Chaos, Clocks, Juxtapositions
It's the Gere scenes, which have taken a critical shellacking, that are in many ways the most impressive, because they offer welcome evidence of Haynes's inventiveness, often curtailed and boxed in by his internalized conceptual neatness. This episode is set in the elegiacally languid key of Sam Peckinpah's Pat Garrett and Billy the Kid (1973), crossed with Greil Marcus's writings on Dylan and The Basement Tapes and, perhaps, Constance Rourke's 1931 cultural study American Humor (a Marcus favorite). It peaks with a remarkable scene that is the best thing Haynes has ever done, a funeral for a little girl propped up in her open coffin in a gazebo in a carnivalesque town called (a bit too archly) Riddle, the mood around her balanced between wonder, sobriety and a potential surge of spiritual ecstasy. Jim James, the lead singer from My Morning Jacket, solemnly breaks into an unearthly rendition of "Goin' to Acapulco," backed by indie band Calexico. On The Basement Tapes, the song sounds like a near-throwaway, a trial run for the album's "Tears of Rage." Yet this incandescent version initiates a spell of time-stopping beauty that pushes Haynes's film up to a higher plane.

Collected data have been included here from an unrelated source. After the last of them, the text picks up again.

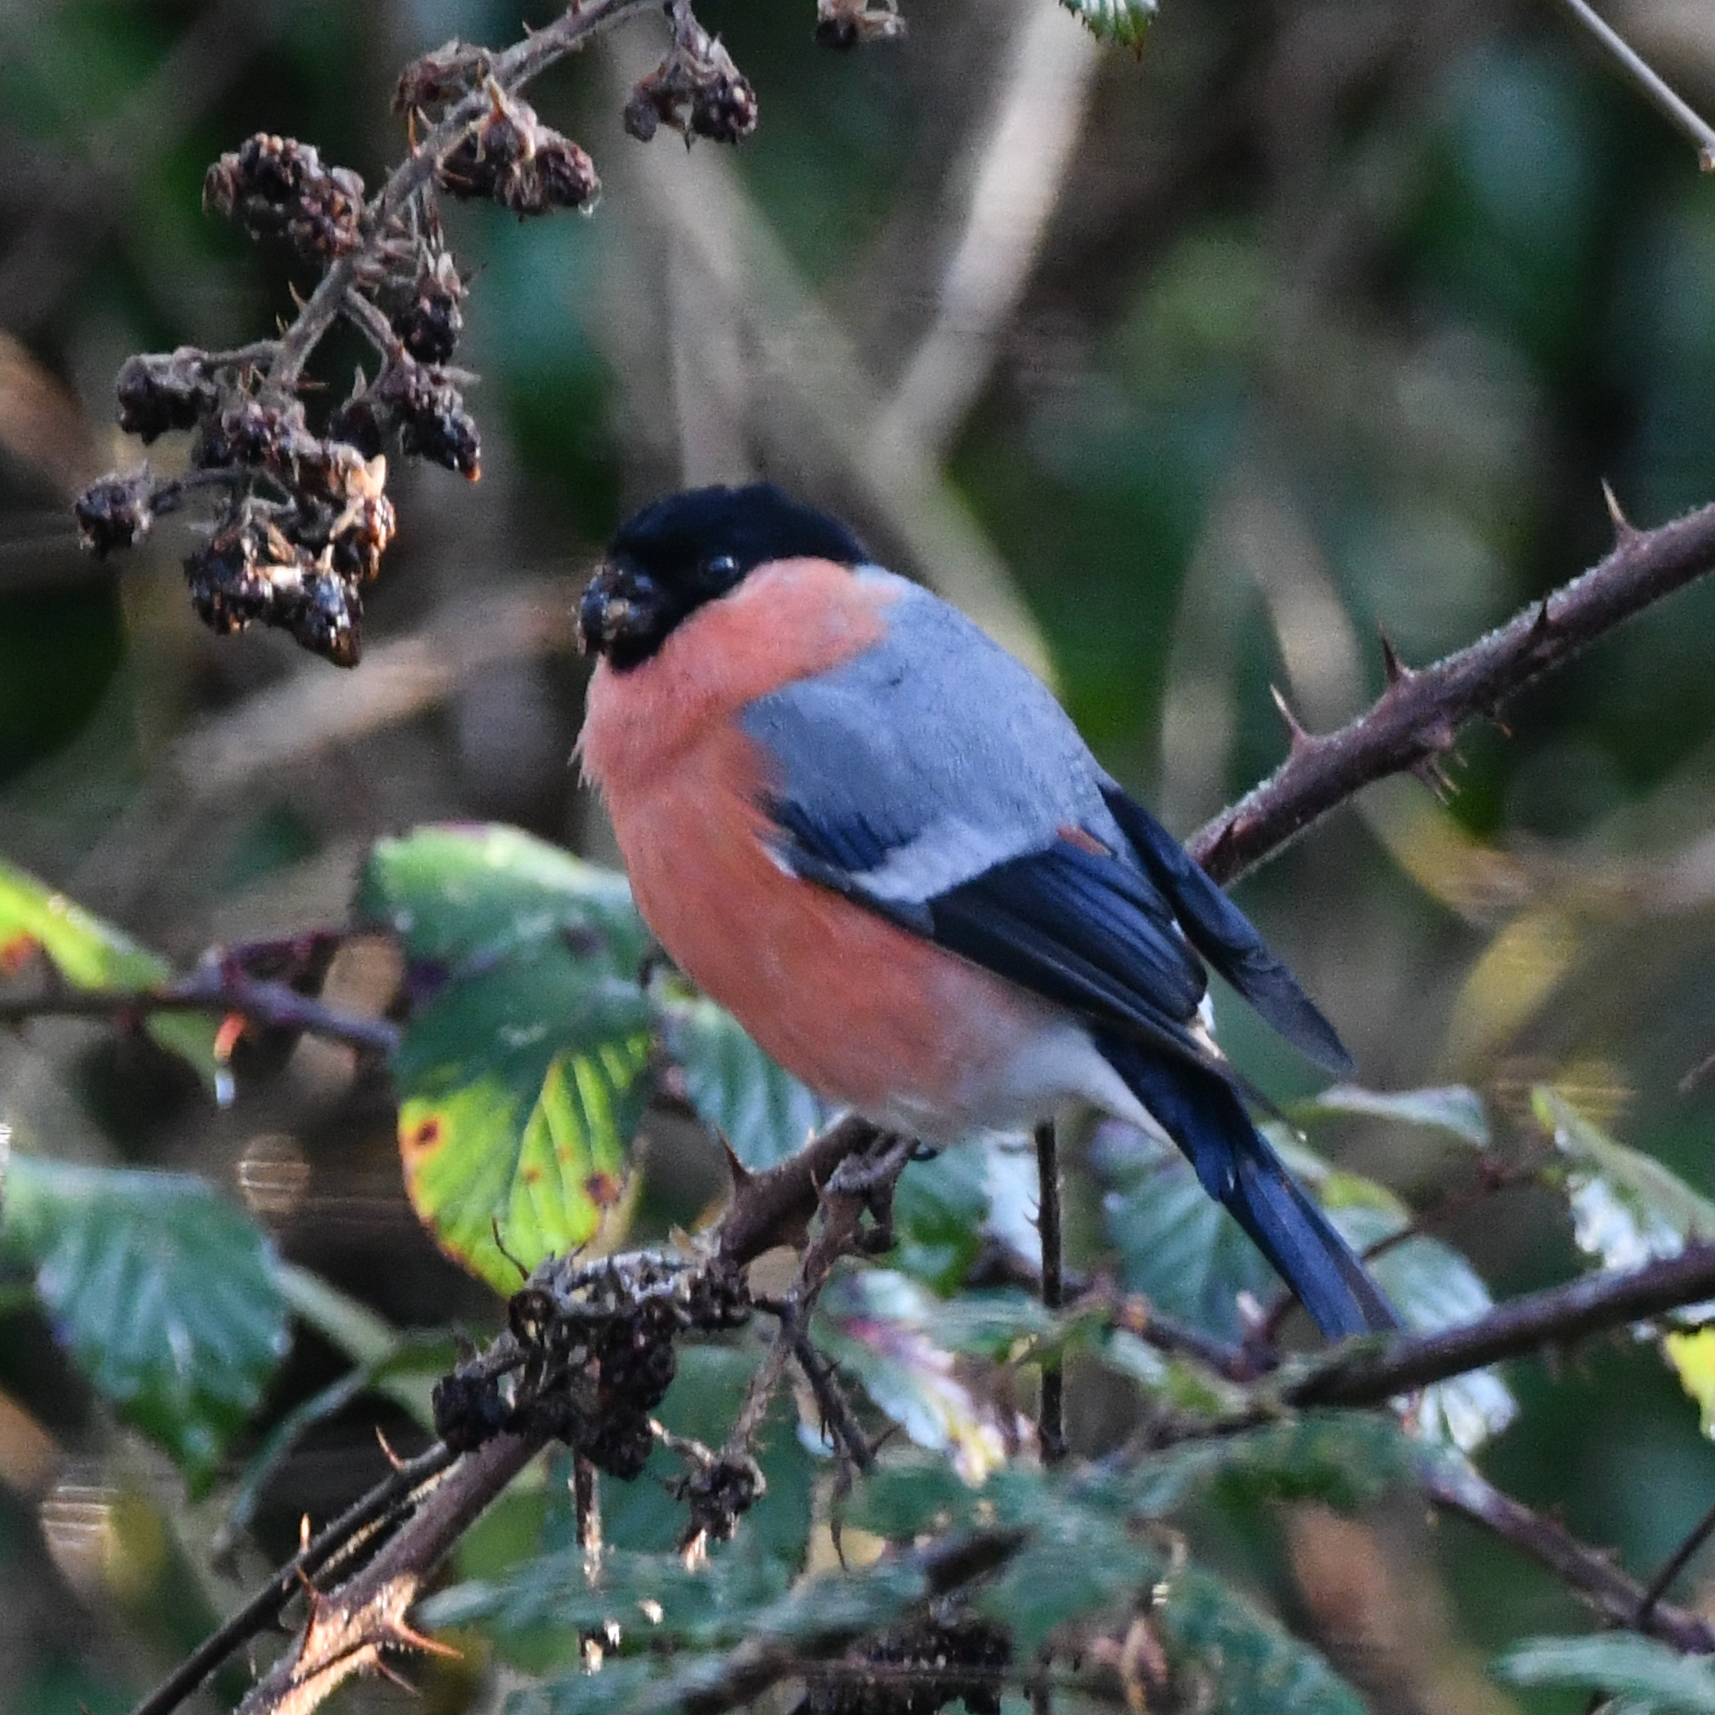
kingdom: Animalia
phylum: Chordata
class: Aves
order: Passeriformes
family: Fringillidae
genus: Pyrrhula
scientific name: Pyrrhula pyrrhula
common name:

What is impressive, if not majestic, about I'm Not There is the way its constituent parts talk to one another (in that sense, it represents a vastly improved version of Poison's narrative triptych). With multiple aesthetic registers at his disposal rather than just one or two, Haynes is able to create nuances of feeling through simple juxtaposition. And I'm Not There is above all a film of juxtapositions--of assorted versions of the American landscape, based in various ideas of openness and freedom; of frozen celebrity images-as-prisons; of faces and emotional registers, all of which converge to create a polyphonic effect that is most unusual in movies. Blanchett's helpless monster is contrasted with Bale's flinty, austere folk singer and Ledger's dreamy, lost movie star, and all three gain in poignancy and mystery. Gainsbourg's solitude, set against the droning of TV reports from the cataclysmic '60s, rhymes with Gere's melancholy wandering. Moreover, Haynes achieves a lovely atemporality that is completely in sync with the spirit of Dylan's thinking and his music, and that reaches its culminating moment when Gere's Billy jumps a freight train and finds the guitar left behind by Franklin's Woody at some unfixed point in the poetic future-past.
I'm Not There's ringing affirmation of the freedom to make yourself over stands in opposition to Haynes's earlier ballads of oppression and psychic destruction. It's as if all those Dylan avatars were whispering from the other side of the cultural mirror to Karen Carpenter, Julianne Moore's afflicted heroines and even the conflicted rock stars of Velvet Goldmine: "Don't worry about being authentic or inauthentic, real or false, whether you're in time or out of it--make it up as you go along." Amid all the shifting registers and juxtapositions, the one constant is the liberated and liberating presence of Dylan, manifested in his public afterimages and words, spoken and sung, sometimes by the man himself and sometimes by multiple actors and singers. Many Dylan lines from various interviews across the years are put in the mouths of the assorted avatars, including his (in-)famous response to Nora Ephron's question about the degree of chaos in his music: "It's chaos, clocks, watermelons. It's everything." His language is happily uncoupled from all-purpose journalistic adjectives like "enigmatic" and "opaque," and a genuinely poetic voice (his, but also ours), individual yet anonymous, unashamedly impressionistic, happily riding the flux of experience and the appetites of the imagination, becomes dominant while the voices of rationalistic conformity are consigned to the deep background.
I think this is Haynes's best film by a mile, but it does share a limitation with the earlier work. The particulars will be familiar to viewers with a little American poetry and a lot of Dylan's music (not to mention his autobiography, interviews and Martin Scorsese's No Direction Home) under their belts, but perhaps less familiar to everyone else. After all, the dilemma of pastiche is that the viewer has to share in the emotional resonance found by the artist in the appropriated parts, unless it is communicated with the joyful verve of Quentin Tarantino's Kill Bill: Vol. 1 or the immense contemplative gravity of Godard's Histoire(s) du cinéma. Haynes's expressive gifts are just as tentative as ever, and he still clings to his appropriated "sources" for dear life, like a child hugging a tree during a thunderstorm. When all is said and done, though, his "unclassifiable Dylan movie" is something to be reckoned with, an unapologetic affirmation of poetic reconstitution and a welcome riposte to this extraordinarily low moment in commercially driven groupthink.